# WORK INSTRUCTION
Everything from the line with "positivity by IHC" down to the last line of the material below must be written out exactly. Leave out all other lines.

# DATA EXTRACTS
● ● ● ●

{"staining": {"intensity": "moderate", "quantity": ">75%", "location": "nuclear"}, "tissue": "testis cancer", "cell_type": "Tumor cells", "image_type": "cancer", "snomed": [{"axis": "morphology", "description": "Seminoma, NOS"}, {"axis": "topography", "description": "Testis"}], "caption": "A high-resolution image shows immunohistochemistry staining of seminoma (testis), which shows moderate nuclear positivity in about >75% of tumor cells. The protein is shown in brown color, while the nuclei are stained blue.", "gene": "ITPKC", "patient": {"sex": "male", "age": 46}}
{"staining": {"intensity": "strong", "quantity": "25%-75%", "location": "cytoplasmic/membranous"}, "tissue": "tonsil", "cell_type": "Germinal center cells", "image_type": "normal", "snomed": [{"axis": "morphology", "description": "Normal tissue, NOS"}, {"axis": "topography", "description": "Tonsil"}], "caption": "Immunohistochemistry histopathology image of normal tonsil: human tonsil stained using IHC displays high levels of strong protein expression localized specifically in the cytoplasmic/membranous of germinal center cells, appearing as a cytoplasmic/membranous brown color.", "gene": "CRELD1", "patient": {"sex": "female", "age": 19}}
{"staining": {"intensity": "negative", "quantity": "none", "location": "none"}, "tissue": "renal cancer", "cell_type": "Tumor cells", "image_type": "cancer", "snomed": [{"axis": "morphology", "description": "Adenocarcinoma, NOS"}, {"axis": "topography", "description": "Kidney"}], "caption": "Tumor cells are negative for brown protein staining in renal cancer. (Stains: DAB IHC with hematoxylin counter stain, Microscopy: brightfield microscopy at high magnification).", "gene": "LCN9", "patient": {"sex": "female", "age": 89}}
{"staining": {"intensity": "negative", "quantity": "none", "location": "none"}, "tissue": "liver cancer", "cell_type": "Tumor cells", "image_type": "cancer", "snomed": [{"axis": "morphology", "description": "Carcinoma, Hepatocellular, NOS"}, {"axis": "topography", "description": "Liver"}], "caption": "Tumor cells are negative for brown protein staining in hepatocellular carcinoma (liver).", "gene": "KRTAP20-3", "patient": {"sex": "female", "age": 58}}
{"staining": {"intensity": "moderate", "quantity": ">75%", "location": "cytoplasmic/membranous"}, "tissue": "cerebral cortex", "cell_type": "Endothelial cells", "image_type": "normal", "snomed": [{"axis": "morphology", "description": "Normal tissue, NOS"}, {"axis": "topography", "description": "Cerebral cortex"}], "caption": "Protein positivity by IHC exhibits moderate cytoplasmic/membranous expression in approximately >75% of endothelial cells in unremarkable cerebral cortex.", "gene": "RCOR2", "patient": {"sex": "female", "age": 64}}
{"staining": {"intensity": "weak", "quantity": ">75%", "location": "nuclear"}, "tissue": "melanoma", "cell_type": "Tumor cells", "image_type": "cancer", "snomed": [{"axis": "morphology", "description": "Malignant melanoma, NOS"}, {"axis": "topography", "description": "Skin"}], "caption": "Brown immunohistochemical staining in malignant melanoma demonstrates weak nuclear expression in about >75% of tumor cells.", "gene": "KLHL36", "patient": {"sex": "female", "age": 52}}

● ● ● ●

# OUTPUT OF THE TASK
{"staining": {"intensity": "moderate", "quantity": ">75%", "location": "cytoplasmic/membranous"}, "tissue": "cerebral cortex", "cell_type": "Endothelial cells", "image_type": "normal", "snomed": [{"axis": "morphology", "description": "Normal tissue, NOS"}, {"axis": "topography", "description": "Cerebral cortex"}], "caption": "Protein positivity by IHC exhibits moderate cytoplasmic/membranous expression in approximately >75% of endothelial cells in unremarkable cerebral cortex.", "gene": "RCOR2", "patient": {"sex": "female", "age": 64}}
{"staining": {"intensity": "weak", "quantity": ">75%", "location": "nuclear"}, "tissue": "melanoma", "cell_type": "Tumor cells", "image_type": "cancer", "snomed": [{"axis": "morphology", "description": "Malignant melanoma, NOS"}, {"axis": "topography", "description": "Skin"}], "caption": "Brown immunohistochemical staining in malignant melanoma demonstrates weak nuclear expression in about >75% of tumor cells.", "gene": "KLHL36", "patient": {"sex": "female", "age": 52}}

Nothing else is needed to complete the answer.